Wrapping up a cell biology riddle

New research has revealed how protein filaments drive a key cellular process by physically wrapping around and constricting bits of cell membrane.

The process of endocytosis, by which a cell internalizes molecules bound to outward-facing receptors, is essential for a wide variety of cellular functions. During the first steps of endocytosis, the cell membrane invaginates, puckering inward to form a pocket that is ultimately pinched off to become a bubble-like vesicle, which can act as a vehicle for delivering encapsulated molecules to various locations within the cell.

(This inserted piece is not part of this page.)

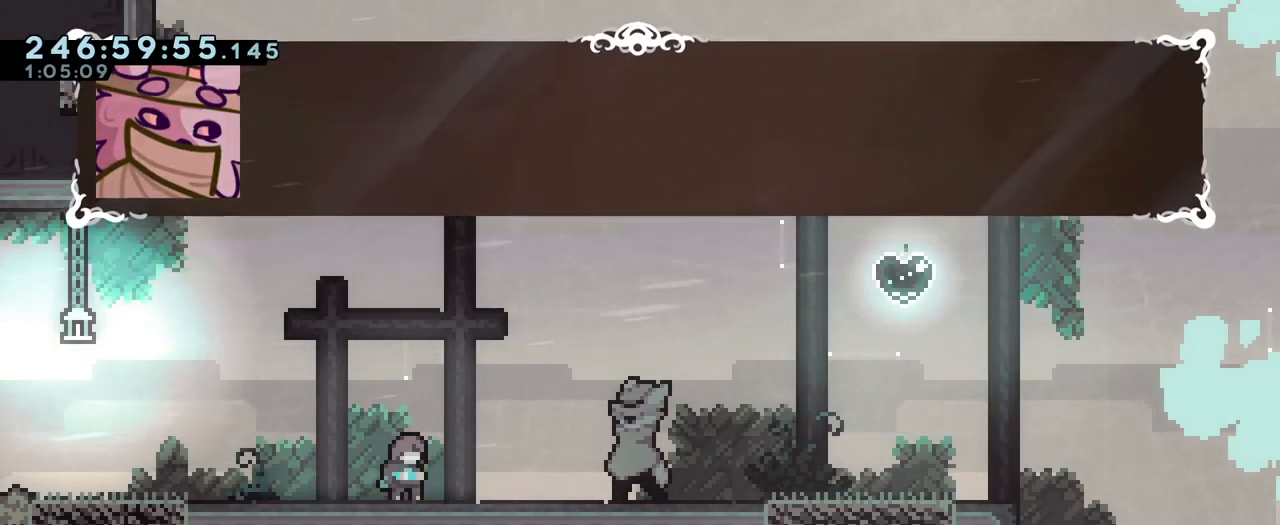
{"buttons": [], "left_stick": "center", "right_stick": "center", "events": [[101, "B", "up"]]}
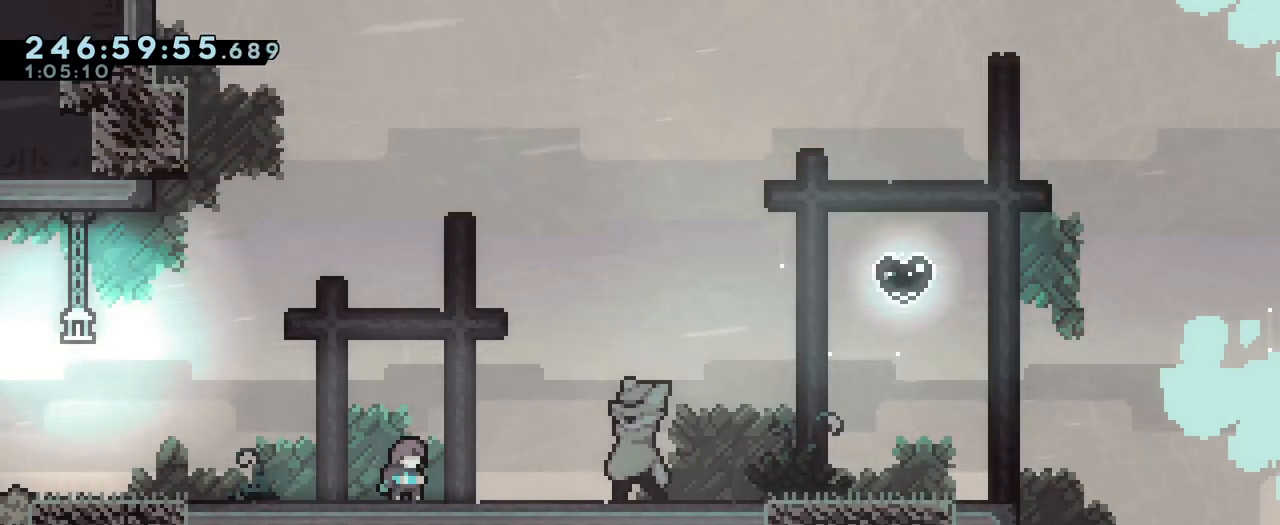
{"buttons": ["Y", "L2"], "left_stick": "right", "right_stick": "center", "events": [[434, "L2", "down"], [434, "left_stick", "right"], [484, "Y", "down"]]}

This invagination requires the assembly of various proteins into complexes that associate with the membrane and induce deformation and the subsequent formation of membrane ‘tubules’. Tadaomi Takenawa's group at the Kobe University Graduate School of Medicine has focused much of their work on these proteins, and recently identified a protein domain known as EFC/F-BAR that plays a direct role in membrane tubulation1. At the same time, Shigeyuki Yokoyama's research team at the RIKEN Genomic Sciences Center in Yokohama was studying the Cdc42-interacting protein (CIP4), which happens to contain a functional EFC domain. Yokoyama and Takenawa decided to collaborate on an in-depth structural analysis of EFC in an effort to clarify its function.

They found that EFC domains pair off to form crescent-shaped dimers—much like BAR, another known membrane-binding domain, although the curve is far subtler for EFC domains2. “This explains why the EFC domain generates tubular membranes with diameters that are several times larger than those induced by the BAR domain,” says Yokoyama. Surprisingly, the structural data also suggested that these EFC dimers can further assemble into lengthy filaments, which can tightly wrap around—and thereby extend—tubulations in the cell membrane (Fig. 1). Subsequent microscopic analysis of endocytotic cells would demonstrate that this model was accurate. “The physiological function of the EFC filament was predicted by the structure-function analysis of the EFC domain,” says Yokoyama.

Based on these findings, Yokoyama, Takenawa and colleagues were able to develop a more sophisticated model for endocytosis, where EFC proteins like CIP4 drive early stages of invagination through filament formation, then gradually recruit additional proteins like dynamin, which further constrict the tubules before pinching them off to form mature vesicles.

Yokoyama doesn’t think this is the end of the story, however, and his group is continuing to investigate EFC proteins with Takenawa’s team. “We would like to investigate the function of the full-length protein and its interaction partners,” he says, “because we believe that yet unknown, interesting regulatory mechanisms are hidden in this molecule.”